* [Directive 1]: Repeat word for word the portion of the passage on property descriptions starting with "When a defect" and going on through "to implement it.".
* [Directive 2]: In the passage on property descriptions, how does a patent ambiguity differ from a latent ambiguity?
* [Directive 3]: Resume the passage on property descriptions, picking up after its final sentence.

======== Text excerpt ========

When a defect cannot be resolved through analysis and field evidence alone, the remedy is typically a legal instrument: a corrective deed, a boundary line agreement, or a quiet title action. The surveyor identifies the problem and proposes the technical resolution; the attorney creates the legal instrument to implement it.

"If discrepancies are discovered, corrections may be made, either through court action or corrective deeds." -- Wattles, Writing Legal Descriptions (1976), Ch. 11, p. 11.8

Key Takeaways#

  • Description analysis combines mathematical skill, legal knowledge, and investigative persistence. The surveyor must evaluate sufficiency, detect errors, resolve ambiguities, and reconcile the description with the physical and record evidence.
  • The analysis process is systematic: read, research, plot, check closure, identify controlling elements, reconcile with the field.
  • Sufficiency is the threshold question. A description that cannot identify a single parcel may void the conveyance.
  • Patent ambiguity is apparent from the face of the instrument; latent ambiguity becomes apparent only when the description is applied to the ground. The resolution methods differ.

======== Information given ========

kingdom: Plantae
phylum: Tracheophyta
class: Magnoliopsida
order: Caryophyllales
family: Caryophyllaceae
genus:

========

* [Result 1]:
When a defect cannot be resolved through analysis and field evidence alone, the remedy is typically a legal instrument: a corrective deed, a boundary line agreement, or a quiet title action. The surveyor identifies the problem and proposes the technical resolution; the attorney creates the legal instrument to implement it.

* [Result 2]: A patent ambiguity is apparent from the face of the instrument, while a latent ambiguity becomes apparent only when the description is applied to the ground.

* [Result 3]:
  • Senior-junior analysis determines which deed has priority when descriptions overlap. The grantor can only convey what the grantor owns.
  • Gaps and overlaps are detected by plotting all descriptions in an area and examining the boundaries between them. Proration is a last resort.
  • When calls conflict, the hierarchy of evidence provides guidance: monuments over adjoiners over distances over bearings over area. But the overarching principle is that the intent of the parties controls.
  • The reasonable-interpretation standard favors the reading that gives proper effect to every call and does least violence to the description as a whole.
  • The surveyor locates the boundary; the attorney determines the legal effect. Both must understand enough of the other's domain to collaborate effectively.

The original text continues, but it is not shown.